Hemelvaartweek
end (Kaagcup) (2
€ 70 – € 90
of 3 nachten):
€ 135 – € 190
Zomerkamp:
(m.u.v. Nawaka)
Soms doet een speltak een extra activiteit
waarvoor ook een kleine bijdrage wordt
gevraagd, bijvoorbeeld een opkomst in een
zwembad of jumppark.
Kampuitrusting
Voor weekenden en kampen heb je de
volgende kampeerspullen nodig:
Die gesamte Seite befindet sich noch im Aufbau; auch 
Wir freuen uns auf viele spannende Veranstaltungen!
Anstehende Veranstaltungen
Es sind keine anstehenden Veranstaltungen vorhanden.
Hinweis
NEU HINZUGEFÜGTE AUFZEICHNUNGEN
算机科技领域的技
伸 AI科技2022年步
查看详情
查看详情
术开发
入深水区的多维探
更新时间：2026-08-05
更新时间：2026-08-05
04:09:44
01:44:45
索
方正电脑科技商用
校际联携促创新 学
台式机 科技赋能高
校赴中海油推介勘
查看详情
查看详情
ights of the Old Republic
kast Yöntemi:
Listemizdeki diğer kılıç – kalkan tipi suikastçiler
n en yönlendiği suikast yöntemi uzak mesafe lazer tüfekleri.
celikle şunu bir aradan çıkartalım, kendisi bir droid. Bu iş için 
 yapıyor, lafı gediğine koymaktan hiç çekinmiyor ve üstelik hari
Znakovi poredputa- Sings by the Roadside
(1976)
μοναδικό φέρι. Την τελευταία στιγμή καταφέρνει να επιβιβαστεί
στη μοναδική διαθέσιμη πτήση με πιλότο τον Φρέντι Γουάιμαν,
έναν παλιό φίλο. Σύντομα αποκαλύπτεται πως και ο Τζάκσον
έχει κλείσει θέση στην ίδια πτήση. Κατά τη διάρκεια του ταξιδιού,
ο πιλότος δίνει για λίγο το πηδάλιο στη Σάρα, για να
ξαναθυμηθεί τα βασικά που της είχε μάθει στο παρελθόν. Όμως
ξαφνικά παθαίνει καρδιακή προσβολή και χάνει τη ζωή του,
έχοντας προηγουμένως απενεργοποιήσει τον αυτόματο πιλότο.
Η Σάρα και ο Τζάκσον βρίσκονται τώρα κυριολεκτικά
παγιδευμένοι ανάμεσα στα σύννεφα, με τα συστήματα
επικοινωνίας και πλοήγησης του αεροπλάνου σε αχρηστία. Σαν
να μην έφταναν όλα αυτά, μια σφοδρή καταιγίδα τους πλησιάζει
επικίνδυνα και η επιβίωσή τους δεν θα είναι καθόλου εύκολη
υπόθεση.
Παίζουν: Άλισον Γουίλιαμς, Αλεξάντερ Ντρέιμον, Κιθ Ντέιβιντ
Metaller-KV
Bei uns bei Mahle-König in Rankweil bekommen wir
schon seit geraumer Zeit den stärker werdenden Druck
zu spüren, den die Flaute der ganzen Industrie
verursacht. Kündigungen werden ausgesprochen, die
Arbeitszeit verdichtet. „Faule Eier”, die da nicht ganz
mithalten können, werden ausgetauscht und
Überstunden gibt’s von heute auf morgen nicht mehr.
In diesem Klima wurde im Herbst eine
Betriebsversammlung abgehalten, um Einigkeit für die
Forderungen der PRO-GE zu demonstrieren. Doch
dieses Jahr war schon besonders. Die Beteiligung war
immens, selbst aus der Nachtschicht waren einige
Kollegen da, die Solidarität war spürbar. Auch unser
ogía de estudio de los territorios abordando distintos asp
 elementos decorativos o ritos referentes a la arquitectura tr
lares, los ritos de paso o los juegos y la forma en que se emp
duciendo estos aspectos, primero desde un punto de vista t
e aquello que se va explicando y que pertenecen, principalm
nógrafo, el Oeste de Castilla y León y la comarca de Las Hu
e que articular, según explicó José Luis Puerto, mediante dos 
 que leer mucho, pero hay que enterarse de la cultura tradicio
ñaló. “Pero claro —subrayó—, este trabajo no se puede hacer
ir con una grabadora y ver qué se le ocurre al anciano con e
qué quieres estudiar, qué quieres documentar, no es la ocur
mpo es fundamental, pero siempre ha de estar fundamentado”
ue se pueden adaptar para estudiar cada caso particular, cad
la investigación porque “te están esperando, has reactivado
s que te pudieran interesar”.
───
_Exercise goal:_ Tally the lines above containing "Veranstaltungen". Answer with the count only.

_Reply to the exercise:_ 3